• _Assignment_
Each line below either holds the string "exit" or doesn't. Count those that do and give only the number.

• _Entries provided_
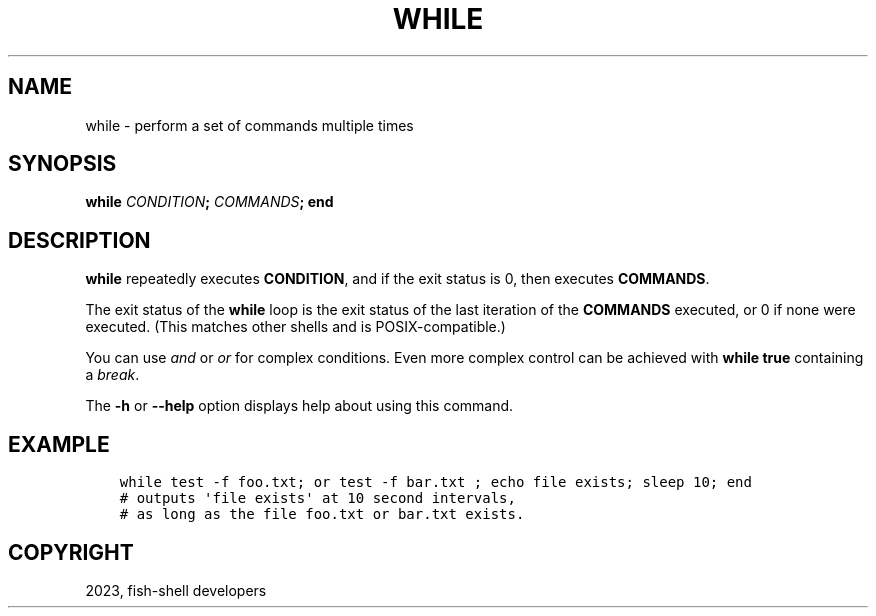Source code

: .\" Man page generated from reStructuredText.
.
.
.nr rst2man-indent-level 0
.
.de1 rstReportMargin
\\$1 \\n[an-margin]
level \\n[rst2man-indent-level]
level margin: \\n[rst2man-indent\\n[rst2man-indent-level]]
-
\\n[rst2man-indent0]
\\n[rst2man-indent1]
\\n[rst2man-indent2]
..
.de1 INDENT
.\" .rstReportMargin pre:
. RS \\$1
. nr rst2man-indent\\n[rst2man-indent-level] \\n[an-margin]
. nr rst2man-indent-level +1
.\" .rstReportMargin post:
..
.de UNINDENT
. RE
.\" indent \\n[an-margin]
.\" old: \\n[rst2man-indent\\n[rst2man-indent-level]]
.nr rst2man-indent-level -1
.\" new: \\n[rst2man-indent\\n[rst2man-indent-level]]
.in \\n[rst2man-indent\\n[rst2man-indent-level]]u
..
.TH "WHILE" "1" "Jan 01, 2024" "3.7" "fish-shell"
.SH NAME
while \- perform a set of commands multiple times
.SH SYNOPSIS
.nf
\fBwhile\fP \fICONDITION\fP\fB;\fP \fICOMMANDS\fP\fB;\fP \fBend\fP
.fi
.sp
.SH DESCRIPTION
.sp
\fBwhile\fP repeatedly executes \fBCONDITION\fP, and if the exit status is 0, then executes \fBCOMMANDS\fP\&.
.sp
The exit status of the \fBwhile\fP loop is the exit status of the last iteration of the \fBCOMMANDS\fP executed, or 0 if none were executed. (This matches other shells and is POSIX\-compatible.)
.sp
You can use \fI\%and\fP or \fI\%or\fP for complex conditions. Even more complex control can be achieved with \fBwhile true\fP containing a \fI\%break\fP\&.
.sp
The \fB\-h\fP or \fB\-\-help\fP option displays help about using this command.
.SH EXAMPLE
.INDENT 0.0
.INDENT 3.5
.sp
.nf
.ft C
while test \-f foo.txt; or test \-f bar.txt ; echo file exists; sleep 10; end
# outputs \(aqfile exists\(aq at 10 second intervals,
# as long as the file foo.txt or bar.txt exists.
.ft P
.fi
.UNINDENT
.UNINDENT
.SH COPYRIGHT
2023, fish-shell developers
.\" Generated by docutils manpage writer.
.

• _Solution_
2